Avec le danger grandissant, les volontaires armés présents aux points de contrôle dans la capitale exigent des mots de passe toujours différents des conducteurs des voitures qui passent.
Les soldats alternent la couleur des rubans qu'ils portent au coude et au mollet, pour mieux distinguer les Ukrainiens des saboteurs russes.
Cette paranoïa presque tangible dans les rues désertes de Kiev s'accompagne d'une attitude de défi à l'égard des forces du président russe Vladimir Poutine.
"Ils ont tué mon chat, maintenant Poutine est fini", lance ainsi Oleg Sheremet, fouillant dans les débris de la première attaque de la journée, quelques rues plus loin.
"Le chat, c'était la goutte d'eau qui a fait déborder le vase", s'emporte cet homme d'âge moyen portant un manteau de cuir noir.
- "Panique" -
Le maire de Kiev, Vitali Klitschko, se dresse les poings serrés à quelques pas de la dépouille du fils de Lidia Tikhovska.

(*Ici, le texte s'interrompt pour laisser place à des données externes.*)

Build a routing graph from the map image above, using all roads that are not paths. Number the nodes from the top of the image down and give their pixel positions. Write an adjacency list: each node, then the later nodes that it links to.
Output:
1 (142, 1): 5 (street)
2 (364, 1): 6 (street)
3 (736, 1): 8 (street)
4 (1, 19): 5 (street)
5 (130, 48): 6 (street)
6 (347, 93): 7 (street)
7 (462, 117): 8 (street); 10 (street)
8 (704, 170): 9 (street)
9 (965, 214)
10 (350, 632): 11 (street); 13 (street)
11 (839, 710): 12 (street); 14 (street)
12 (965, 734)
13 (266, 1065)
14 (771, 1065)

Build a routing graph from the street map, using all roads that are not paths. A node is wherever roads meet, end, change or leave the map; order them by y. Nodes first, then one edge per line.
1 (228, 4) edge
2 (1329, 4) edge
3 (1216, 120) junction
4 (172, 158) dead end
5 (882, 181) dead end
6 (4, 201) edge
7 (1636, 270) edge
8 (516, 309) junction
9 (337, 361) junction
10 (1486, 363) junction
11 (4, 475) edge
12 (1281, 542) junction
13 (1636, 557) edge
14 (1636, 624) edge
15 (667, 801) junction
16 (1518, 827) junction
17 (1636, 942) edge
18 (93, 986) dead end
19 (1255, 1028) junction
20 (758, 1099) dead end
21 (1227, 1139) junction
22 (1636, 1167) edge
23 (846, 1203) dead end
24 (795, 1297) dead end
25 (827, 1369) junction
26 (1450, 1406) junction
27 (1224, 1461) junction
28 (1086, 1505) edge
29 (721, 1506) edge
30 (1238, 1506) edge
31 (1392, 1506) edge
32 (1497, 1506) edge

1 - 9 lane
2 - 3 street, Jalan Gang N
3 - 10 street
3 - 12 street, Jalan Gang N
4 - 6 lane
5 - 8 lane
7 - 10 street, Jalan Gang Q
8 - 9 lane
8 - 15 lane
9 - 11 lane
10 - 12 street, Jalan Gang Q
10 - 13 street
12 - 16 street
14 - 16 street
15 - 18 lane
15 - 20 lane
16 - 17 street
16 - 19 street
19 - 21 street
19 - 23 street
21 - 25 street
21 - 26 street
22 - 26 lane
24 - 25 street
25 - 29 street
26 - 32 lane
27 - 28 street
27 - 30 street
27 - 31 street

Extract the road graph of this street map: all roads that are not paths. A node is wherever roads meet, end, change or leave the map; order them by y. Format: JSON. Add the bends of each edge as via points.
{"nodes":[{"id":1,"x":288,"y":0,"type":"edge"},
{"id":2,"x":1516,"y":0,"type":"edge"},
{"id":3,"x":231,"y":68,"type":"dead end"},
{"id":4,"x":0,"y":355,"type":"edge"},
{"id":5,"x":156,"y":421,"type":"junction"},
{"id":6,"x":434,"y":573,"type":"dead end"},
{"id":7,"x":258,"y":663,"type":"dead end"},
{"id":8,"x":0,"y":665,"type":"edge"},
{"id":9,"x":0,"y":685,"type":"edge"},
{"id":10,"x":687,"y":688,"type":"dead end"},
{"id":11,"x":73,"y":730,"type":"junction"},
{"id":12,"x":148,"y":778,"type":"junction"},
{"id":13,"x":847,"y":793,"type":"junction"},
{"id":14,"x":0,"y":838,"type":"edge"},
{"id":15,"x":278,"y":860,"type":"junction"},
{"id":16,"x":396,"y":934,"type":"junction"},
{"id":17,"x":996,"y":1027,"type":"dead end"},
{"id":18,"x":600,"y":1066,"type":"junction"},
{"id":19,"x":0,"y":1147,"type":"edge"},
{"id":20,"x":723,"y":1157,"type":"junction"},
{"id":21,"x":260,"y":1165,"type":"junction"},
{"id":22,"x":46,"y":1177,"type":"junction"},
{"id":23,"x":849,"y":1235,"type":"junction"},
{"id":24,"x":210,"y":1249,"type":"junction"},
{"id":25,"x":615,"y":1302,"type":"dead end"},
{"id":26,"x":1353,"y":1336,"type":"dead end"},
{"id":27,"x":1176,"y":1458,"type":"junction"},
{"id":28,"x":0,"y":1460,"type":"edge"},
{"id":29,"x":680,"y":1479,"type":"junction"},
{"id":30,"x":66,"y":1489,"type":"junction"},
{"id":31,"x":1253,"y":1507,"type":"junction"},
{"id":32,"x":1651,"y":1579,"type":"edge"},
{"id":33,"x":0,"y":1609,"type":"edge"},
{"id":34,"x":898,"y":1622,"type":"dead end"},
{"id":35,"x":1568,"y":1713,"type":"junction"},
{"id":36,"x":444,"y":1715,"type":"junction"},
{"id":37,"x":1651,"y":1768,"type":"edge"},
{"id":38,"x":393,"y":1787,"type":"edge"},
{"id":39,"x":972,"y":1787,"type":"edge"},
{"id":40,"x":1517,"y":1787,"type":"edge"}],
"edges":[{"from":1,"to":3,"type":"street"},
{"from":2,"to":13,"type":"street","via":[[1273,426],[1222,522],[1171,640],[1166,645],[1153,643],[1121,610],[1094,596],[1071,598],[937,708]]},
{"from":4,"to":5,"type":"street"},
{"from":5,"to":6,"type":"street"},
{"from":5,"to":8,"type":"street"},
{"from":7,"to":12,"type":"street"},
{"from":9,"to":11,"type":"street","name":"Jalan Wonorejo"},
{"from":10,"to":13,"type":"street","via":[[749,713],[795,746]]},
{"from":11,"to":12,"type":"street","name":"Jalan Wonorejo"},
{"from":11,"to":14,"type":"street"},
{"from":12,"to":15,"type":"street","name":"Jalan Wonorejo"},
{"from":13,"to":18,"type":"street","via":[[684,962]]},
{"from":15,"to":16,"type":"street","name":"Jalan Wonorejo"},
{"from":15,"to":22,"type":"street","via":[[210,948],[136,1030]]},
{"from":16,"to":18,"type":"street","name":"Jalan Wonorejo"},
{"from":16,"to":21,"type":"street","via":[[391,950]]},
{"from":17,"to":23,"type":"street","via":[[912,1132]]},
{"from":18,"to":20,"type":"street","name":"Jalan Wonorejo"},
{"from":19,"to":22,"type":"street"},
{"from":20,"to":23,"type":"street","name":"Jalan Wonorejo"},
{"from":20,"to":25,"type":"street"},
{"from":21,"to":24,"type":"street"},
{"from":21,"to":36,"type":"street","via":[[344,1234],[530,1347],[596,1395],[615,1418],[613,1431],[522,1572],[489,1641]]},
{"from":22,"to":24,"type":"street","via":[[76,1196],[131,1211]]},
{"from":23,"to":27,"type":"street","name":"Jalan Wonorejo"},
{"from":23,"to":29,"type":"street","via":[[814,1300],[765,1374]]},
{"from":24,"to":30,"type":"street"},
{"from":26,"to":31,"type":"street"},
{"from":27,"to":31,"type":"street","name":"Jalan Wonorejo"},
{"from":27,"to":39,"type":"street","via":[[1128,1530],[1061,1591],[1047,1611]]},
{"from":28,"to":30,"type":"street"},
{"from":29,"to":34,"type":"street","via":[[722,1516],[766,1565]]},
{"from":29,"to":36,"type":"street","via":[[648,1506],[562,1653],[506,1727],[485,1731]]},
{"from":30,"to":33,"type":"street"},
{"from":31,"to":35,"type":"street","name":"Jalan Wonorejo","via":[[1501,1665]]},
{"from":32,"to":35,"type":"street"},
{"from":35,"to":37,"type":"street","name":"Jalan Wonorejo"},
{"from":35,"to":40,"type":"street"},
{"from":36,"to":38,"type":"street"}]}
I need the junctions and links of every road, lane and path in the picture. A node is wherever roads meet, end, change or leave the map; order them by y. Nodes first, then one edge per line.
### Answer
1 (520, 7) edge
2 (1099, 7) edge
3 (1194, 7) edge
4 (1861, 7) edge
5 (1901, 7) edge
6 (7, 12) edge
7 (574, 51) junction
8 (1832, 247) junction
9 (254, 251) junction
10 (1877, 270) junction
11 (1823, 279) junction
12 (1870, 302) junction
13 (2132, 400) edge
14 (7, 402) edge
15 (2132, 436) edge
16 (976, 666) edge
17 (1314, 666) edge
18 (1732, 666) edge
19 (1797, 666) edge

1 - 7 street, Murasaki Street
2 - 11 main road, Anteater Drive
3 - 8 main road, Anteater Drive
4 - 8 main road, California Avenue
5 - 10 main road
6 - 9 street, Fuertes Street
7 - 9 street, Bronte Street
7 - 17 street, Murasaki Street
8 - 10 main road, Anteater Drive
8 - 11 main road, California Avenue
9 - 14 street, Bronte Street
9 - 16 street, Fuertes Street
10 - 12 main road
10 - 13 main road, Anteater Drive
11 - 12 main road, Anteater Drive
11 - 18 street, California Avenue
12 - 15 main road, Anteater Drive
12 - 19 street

Le gilet pare-balles de cet ancien champion de boxe, entouré par des gardes du corps lourdement armés, semble minuscule sur sa poitrine carrée.
"Les Russes veulent semer la panique dans notre ville", s'exclame Vitali Klitschko d'une voix imposante. "Mais cela n'arrivera jamais. Cela ne fera que motiver chaque Ukrainien à défendre davantage notre ville".
Une nouvelle série de détonations lointaines provenant du front nord de Kiev le contraint soudain à regagner sa voiture.
Il laisse derrière lui des habitants qui tentent toujours de comprendre pourquoi la Russie a décidé de frapper, deux fois en l'espace de quelques heures, cette partie endormie de leur ville.
- "Ils veulent plus de terreur" -
Oleksiy Goncharenko, un parlementaire ukrainien devenu combattant volontaire, n'essaie même pas de contenir sa colère à l'égard de la Russie et de ce qu'il considère comme un manque de soutien de la part des Occidentaux.
"Il n'y a pas de cibles militaires ici", assure l'homme de 42 ans après avoir fait la navette entre les lieux des deux attaques.
"Ils frappent simplement pour le plaisir de frapper. Ils veulent juste plus de terreur, effrayer davantage les gens", poursuit-il.
De fait, beaucoup ont peur.
Vera Rechechkova, une coiffeuse de 26 ans, se tient avec son petit ami à un pâté de maisons du site atteint par un missile et sanglote dans son mouchoir.
"Nous avons acheté de la nourriture dans ce kiosque l'autre jour et maintenant, la personne qui y travaillait n'est peut-être plus en vie", dit-elle, en larmes.
"C'est tout simplement horrible. Je ne veux souhaiter du mal à quiconque, mais Poutine...", lâche-t-elle, avant de s'interrompre.